TEXTO PARA LEER:
________________

Las columnas de la Biblioteca me permiten hacer el mismo juego de imaginar un corte, que el espectador puede percibir como un adentrarse en la casa de Soledad, para imaginar su habitación o la sala donde tenían lugar las visitas con el novio, o el estudio donde leía y escribía, o su biblioteca, a partir de investigaciones sobre cómo eran y qué papel cumplían ese tipo de espacios en esa época.
 
Digamos que este tipo de cortes tienen la intención de hacernos ver que la totalidad no nos va a dar toda la versión de la historia, y entonces me parece que en cambio de tener el escritorio y el libro completos, hay algo en los fragmentos y en esa precariedad de lo roto que espero logren intrigar al espectador, además de mostrar el carácter efímero de este tipo de equilibrios.
 
¿Se pueden interpretar como periodos de tiempo estas cinco franjas? 
 
Eso queríamos al principio, pero la verdad es que ella intercaló todas las actividades que desarrolló a lo largo de su vida y al mismo tiempo era novelista o historiadora; además de toda esa actividad que desplegó desde su hogar y le da ese tono tan doméstico.
 
De tal manera que la intención es la de englobar todas estas actividades, y en tal sentido la primera de estas franjas engloba su vida personal y su relación con José María Samper, su esposo, su diario y los primeros pasos en su formación como escritora.
 
De allí pasamos a una franja que podríamos definir como miscelánea, en la que hay un poco de todo y porque ella además tuvo una tienda en su casa, viajaba mucho, aparte de escribir unos catecismos. ¡Es tan difícil abarcar su vida! La verdad es que esta exposición es todo un reto porque no nos cabe en el espacio todo el material que tenemos disponible.
 
La tercera franja habla de su trabajo como periodista, o publicista, como se decía antes; y entonces ahí tenemos una especie de quiosco en el que se recorren todas las publicaciones que hizo, para luego pasar a una cuarta franja en la que se muestran las recopilaciones adelantadas por los curadores respecto a su trabajo como novelista, sumado a una última en la que se procura dar cuenta de su labor como historiadora.
 
Una historia cíclica
 
¿Qué tanto se acerca esta exposición a la vida de Soledad Acosta de Samper?
 
Si una persona quiere conocer la obra de Soledad tiene que ahondar mucho más en cada franja y en una serie de pistas que están ahí a partir de elementos como la ornamentación y el papel de colgadura, hasta los muebles y cada uno de los detalles que contribuyen a armar este personaje. De tal manera que aunque nos documentamos bastante, la instalación no pretende ser una recreación histórica y fiel a la época, sino más bien un juego de interpretación y actualización capaz de materializar y plasmar en un espacio físico estas ideas detrás de su trabajo.

________________

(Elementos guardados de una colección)
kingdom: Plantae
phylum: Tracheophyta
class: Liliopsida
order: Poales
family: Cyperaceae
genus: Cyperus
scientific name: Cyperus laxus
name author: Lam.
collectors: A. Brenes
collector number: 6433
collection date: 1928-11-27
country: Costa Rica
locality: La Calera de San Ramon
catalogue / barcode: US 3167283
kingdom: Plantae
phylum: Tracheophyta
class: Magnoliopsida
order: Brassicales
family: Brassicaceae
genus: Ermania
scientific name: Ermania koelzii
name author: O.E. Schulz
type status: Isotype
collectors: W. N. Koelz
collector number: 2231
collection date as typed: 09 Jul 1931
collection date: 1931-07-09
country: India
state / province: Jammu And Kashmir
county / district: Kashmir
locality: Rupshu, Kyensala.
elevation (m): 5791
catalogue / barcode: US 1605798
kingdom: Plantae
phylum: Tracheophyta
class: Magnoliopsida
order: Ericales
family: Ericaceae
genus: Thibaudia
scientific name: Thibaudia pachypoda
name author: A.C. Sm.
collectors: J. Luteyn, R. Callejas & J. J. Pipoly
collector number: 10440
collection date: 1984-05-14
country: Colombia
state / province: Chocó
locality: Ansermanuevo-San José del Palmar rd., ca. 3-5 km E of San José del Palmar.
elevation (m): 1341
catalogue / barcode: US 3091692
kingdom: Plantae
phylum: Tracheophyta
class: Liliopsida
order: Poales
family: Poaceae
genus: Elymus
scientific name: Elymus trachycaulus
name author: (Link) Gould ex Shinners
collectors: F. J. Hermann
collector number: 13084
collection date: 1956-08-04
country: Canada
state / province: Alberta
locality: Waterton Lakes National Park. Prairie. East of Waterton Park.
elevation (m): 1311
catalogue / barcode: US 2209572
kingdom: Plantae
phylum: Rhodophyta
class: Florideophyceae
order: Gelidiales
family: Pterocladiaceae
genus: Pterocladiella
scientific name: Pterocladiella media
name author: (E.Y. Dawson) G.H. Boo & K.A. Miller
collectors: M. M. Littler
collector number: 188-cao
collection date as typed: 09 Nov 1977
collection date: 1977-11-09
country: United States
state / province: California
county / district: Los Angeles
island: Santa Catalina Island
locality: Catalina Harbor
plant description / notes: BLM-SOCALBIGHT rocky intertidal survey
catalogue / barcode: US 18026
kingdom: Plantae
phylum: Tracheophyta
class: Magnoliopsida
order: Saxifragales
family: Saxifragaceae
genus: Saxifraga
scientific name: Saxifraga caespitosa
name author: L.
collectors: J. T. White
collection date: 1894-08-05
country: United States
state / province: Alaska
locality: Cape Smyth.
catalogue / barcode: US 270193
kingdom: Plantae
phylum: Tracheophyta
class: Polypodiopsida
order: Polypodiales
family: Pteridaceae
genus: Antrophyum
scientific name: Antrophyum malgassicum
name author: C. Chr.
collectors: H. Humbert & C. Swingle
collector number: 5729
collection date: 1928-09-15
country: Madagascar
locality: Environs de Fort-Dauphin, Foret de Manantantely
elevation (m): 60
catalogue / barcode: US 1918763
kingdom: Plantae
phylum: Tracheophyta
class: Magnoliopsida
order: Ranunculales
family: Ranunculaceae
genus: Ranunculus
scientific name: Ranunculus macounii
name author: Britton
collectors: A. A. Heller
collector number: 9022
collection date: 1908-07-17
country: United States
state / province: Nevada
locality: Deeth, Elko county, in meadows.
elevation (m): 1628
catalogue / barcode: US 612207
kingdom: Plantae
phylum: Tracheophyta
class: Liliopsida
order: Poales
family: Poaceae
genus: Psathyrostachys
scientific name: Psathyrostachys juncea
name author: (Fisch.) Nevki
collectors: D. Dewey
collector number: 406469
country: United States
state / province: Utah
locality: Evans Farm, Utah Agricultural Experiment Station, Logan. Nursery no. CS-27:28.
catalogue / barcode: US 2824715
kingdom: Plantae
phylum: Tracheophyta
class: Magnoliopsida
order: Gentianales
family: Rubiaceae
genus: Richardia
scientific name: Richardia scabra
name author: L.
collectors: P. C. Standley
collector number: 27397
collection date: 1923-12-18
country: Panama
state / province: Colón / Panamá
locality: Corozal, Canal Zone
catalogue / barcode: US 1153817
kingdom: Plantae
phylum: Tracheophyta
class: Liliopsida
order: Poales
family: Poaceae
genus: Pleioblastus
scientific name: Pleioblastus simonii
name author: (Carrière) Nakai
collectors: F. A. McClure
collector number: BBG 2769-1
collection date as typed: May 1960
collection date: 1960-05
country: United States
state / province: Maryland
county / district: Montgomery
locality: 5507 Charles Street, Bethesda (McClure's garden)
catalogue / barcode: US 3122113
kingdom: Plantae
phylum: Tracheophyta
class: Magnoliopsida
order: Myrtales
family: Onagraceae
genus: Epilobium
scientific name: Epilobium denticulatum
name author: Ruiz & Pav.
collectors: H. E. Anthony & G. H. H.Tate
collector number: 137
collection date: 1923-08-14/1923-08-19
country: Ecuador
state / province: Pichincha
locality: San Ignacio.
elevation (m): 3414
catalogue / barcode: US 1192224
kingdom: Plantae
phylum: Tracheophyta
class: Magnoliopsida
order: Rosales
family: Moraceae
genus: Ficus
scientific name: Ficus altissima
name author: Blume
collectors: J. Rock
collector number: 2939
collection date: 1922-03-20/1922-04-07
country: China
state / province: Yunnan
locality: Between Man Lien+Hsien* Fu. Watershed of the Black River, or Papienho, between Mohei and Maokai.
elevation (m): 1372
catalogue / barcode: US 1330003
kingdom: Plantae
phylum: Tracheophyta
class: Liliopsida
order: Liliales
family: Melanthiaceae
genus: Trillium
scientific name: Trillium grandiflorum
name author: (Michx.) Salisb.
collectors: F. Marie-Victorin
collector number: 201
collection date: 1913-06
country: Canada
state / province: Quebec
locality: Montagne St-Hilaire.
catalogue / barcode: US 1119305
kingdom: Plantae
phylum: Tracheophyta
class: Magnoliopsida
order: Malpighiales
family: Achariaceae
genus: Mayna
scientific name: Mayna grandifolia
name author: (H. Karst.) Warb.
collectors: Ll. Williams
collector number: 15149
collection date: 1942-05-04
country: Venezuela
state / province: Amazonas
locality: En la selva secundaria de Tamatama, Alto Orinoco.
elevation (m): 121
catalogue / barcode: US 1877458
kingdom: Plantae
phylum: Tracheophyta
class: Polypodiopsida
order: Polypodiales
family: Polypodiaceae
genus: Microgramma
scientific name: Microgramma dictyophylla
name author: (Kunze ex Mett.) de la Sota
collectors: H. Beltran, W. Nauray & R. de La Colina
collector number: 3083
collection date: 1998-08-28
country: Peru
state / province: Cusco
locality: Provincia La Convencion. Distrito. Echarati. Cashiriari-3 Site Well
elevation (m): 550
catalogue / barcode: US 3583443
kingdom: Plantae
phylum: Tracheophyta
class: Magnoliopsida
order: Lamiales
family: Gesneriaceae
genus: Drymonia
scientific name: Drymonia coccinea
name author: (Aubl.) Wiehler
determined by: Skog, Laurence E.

________________

OBJETIVO DE LA TAREA: Prosigue la entrevista sobre la exposición dedicada a Soledad Acosta de Samper a partir de su última oración.

RESPUESTA ESPERADA:
 
¿Cómo mantener el equilibrio entre el personaje y su época, sin que uno terminara desbordando al otro?
 
La obra de Soledad Acosta de Samper nos conduce a ese momento en el que se selecciona la información necesaria para ligar las dos cosas, en la medida que ella nunca desvinculó su vida privada de la vida pública, porque si bien en ese momento se vio forzada a escribir con pseudónimos igual decía y se esmeraba en abrir una serie de espacios para que ella y mujeres como ella pudieran publicar sus opiniones en torno a temas como política o religión, para citar tan solo dos temas.
 
¿Algún aspecto que haya llamado su atención de manera particular?
 
Lo que es muy curioso, y he podido ir constatando a lo largo de investigaciones como la adelantada para esta exposición así como otros trabajos en torno a ese siglo XIX nuestro tan particular es que toda historia es cíclica, y muchas cosas de las que sostenían Soledad y su esposo en torno a esa preocupación tan constante sobre la construcción de la nación en un sentido de verdadero compromiso, continúan teniendo una vigencia absoluta en temas como por ejemplo el campo, sobre cuya importancia ella ya había llamado la atención en esa época.
 
¿Qué tan difícil resulta plasmar esas preocupaciones que van más allá del entorno de la casa?
 
Aquí le estamos apostando a una casa fragmentada, en la que hay un espejo cóncavo a la entrada que distorsiona pero también abraza toda la instalación que está ligado a otro espejo en el que podremos ver reflejadas unas frases que surgen a raíz del audio en el que trabajó Camilo Sanabria, el otro artista invitado.
 
Esos dos espejos quisiera que lograran transmitirle al espectador esa sensación de estar en un espacio infinito, para luego adentrarnos en un personaje como Soledad Acosta, de manera que podamos situarnos y mirarlo en perspectiva, además de hacer parte de esa historia que estamos contando.
 
¿Qué tan emparentadas están una y otra exposición?
 
Todo el equipo tuvo la oportunidad de reunirse previamente y nos pusimos de acuerdo sobre cómo sería el montaje definitivo para estar en la misma página, de manera que el espectador se encontrará con todo un juego en el que se escuchan los pasos de Soledad o la manera como abría los cajones, para escuchar luego su voz leyendo su propio diario, junto a la oportunidad de verla o imaginarla en cada uno de estos espacios.
 
Algunos de los audios se grabaron aquí en esta sala y otros son los de unas actrices que leen e interpretan fragmentos de la obra de Soledad.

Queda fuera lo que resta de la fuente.